Poderíamos questionar se a imunidade parlamentar material, prevista no artigo 53 da Constituição Federal, impediria qualquer tentativa de responsabilizar o parlamentar pela aprovação de lei de efeito concreto contrária ao interesse público. Isso em razão de a referida imunidade obstar qualquer responsabilização pessoal dos membros das Casas Legislativas pela votação e aprovação de proposições legislativas, ainda que dissonantes das normas constitucionais e ao próprio princípio da moralidade, o que, em termos práticos, impossibilitaria a aplicação da Lei nº 8.429/92.

Por  óbvio  que  a  imunidade  parlamentar  material  não  impede  que  se  possa detectar a improbidade administrativa dos atos legislativos, quando determinada iniciativa parlamentar visa a propósitos escusos, com o desvio manifesto da atuação parlamentar.

A uma porque, tal prerrogativa parlamentar está ligada à liberdade e ao correto exercício do mandato, corolários da existência e independência do Poder Legislativo o que se torna contraditório com o ato de legislar em causa própria ou para atender a interesses de particulares e de terceiros que financiam a matéria.

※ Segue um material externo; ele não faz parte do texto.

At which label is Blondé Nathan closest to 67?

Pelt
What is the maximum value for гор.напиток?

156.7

A duas porque, a imunidade material não pode ser tratada como uma carta em branco para que os representantes do povo passem a agir buscando o desvio de finalidade e editem leis viciadas ao seu bel prazer. Se plenamente possível que condutas acobertadas pela imunidade material, quando excedidas, possam dar ensejo à quebra de decoro, quiçá deveria existir divergência quanto à aplicação da  lei  de  improbidade, se  a  norma de  efeito concreto estiver dissociada do interesse  público  e  o  seu  conteúdo  final  relacionar-se  com  a  obtenção  de benefício para o legislador ou terceiros.

Assim, se o ato legislativo é praticado com dolo, almejando fins ilícitos, não parece ter maiores problemas na identificação do uso indevido da função pública parlamentar.

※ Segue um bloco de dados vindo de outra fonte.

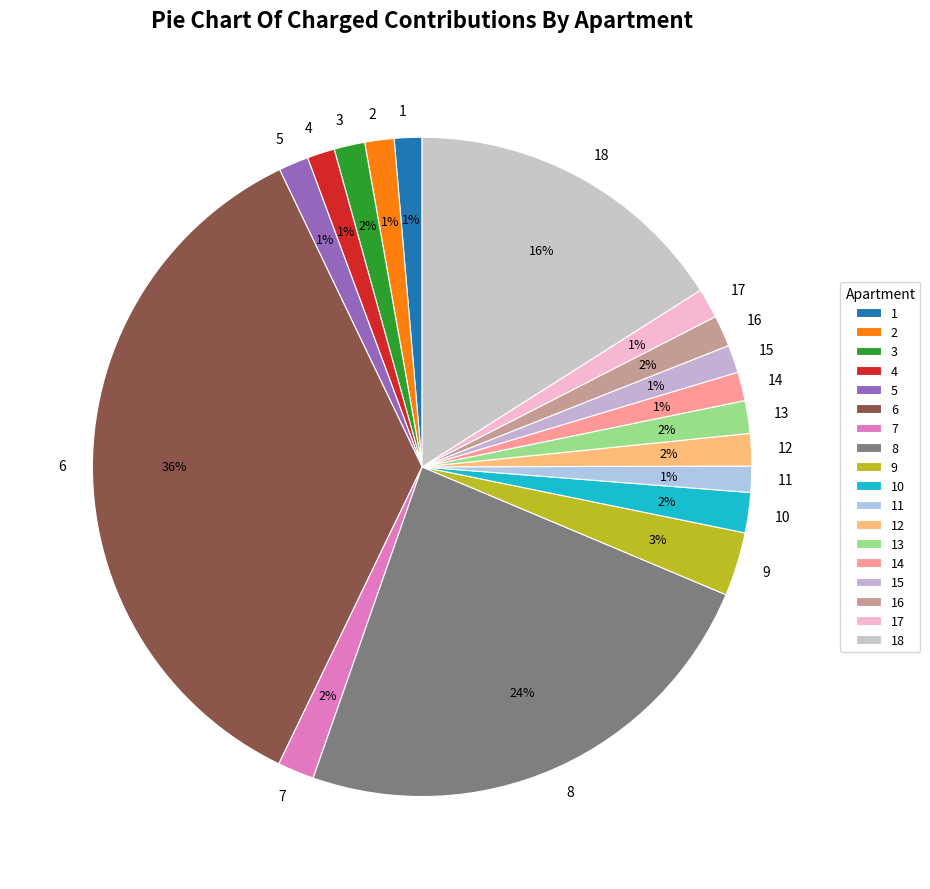

The 18 slice represents 10% of the pie. True or false?

False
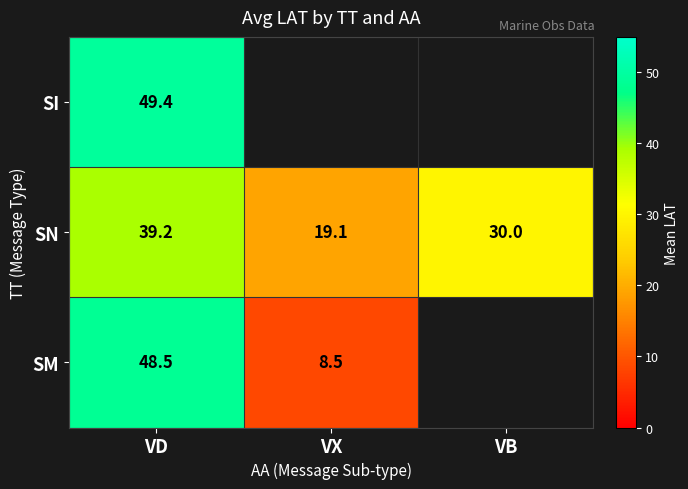

Which category has the highest value in the SN series?

VD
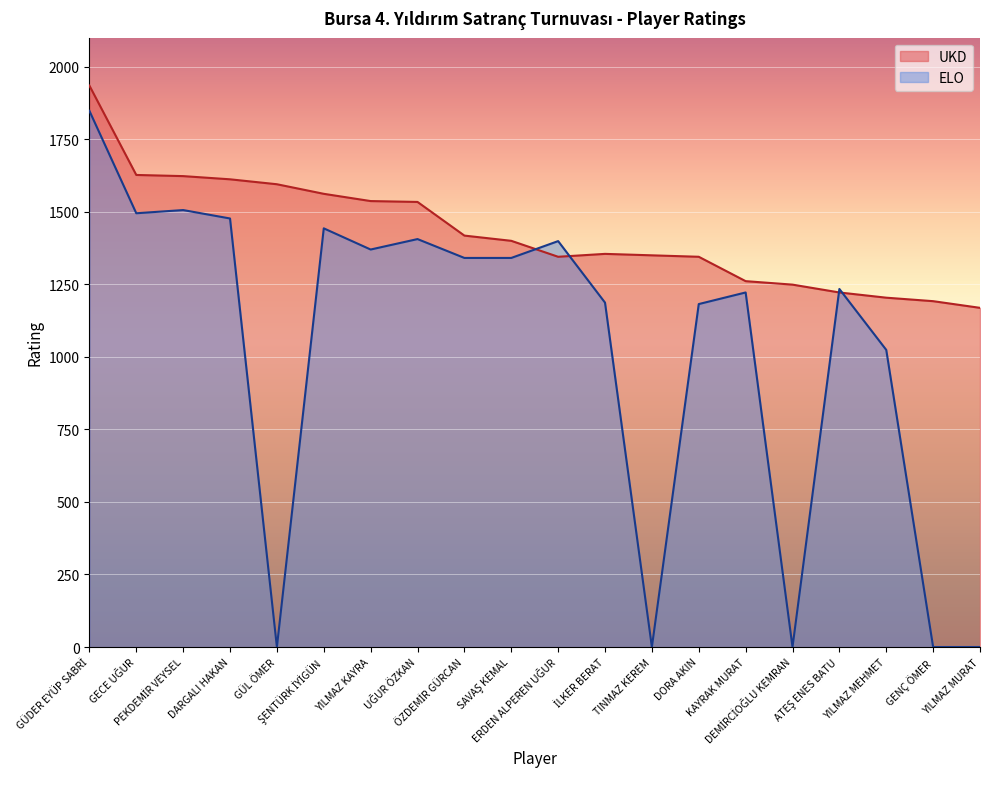

Which series ends up on top after the final intersection of ELO and UKD?

UKD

Dessa forma, o que é combatido não é o ato legislativo em si, mas a conduta ilícita, muita das vezes ímproba, que lhe antecede e que lhe contamina. Nessa linha de raciocínio, a atividade parlamentar pode ser alcançada pela improbidade ou desonestidade do legislador, ocasião em que será aplicável a responsabilidade pessoal do agente político à luz da Lei nº 8.429/92, desde que observado o devido processo legal.

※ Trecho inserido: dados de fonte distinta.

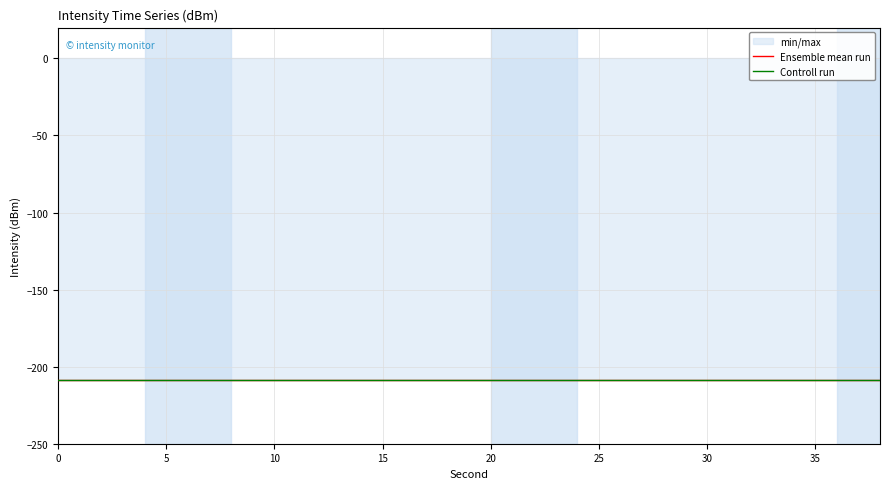

True or false: min/max and Ensemble mean run intersect in this chart.

False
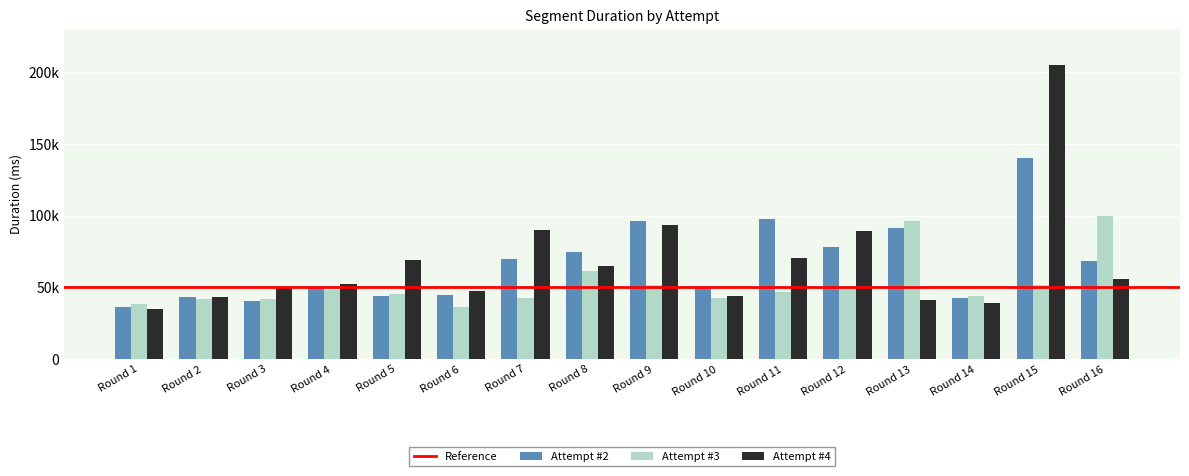

Are the bars grouped side by side (vs. stacked)?

Yes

Relativamente à configuração da improbidade administrativa por ato legislativo, entendemos que deverá atender aos seguintes requisitos:

a) edição de lei de efeito concreto em evidente desvio de finalidade;

b) dolo do(s) agente(s) ou terceiro(s);

c) nexo de causalidade entre a ação/omissão e a respectiva lesividade que trouxe a norma editada dissociada do interesse público.

Em  arremate, num cenário em que  a  sociedade toma ciência de  numerosos escândalos envolvendo parlamentares em atos de corrupção, a ação de improbidade administrativa é  importante ferramenta, que possibilita tutelar  a moralidade e a impessoalidade na condução do processo legislativo, principalmente quando estivermos diante das chamadas leis de efeito concreto.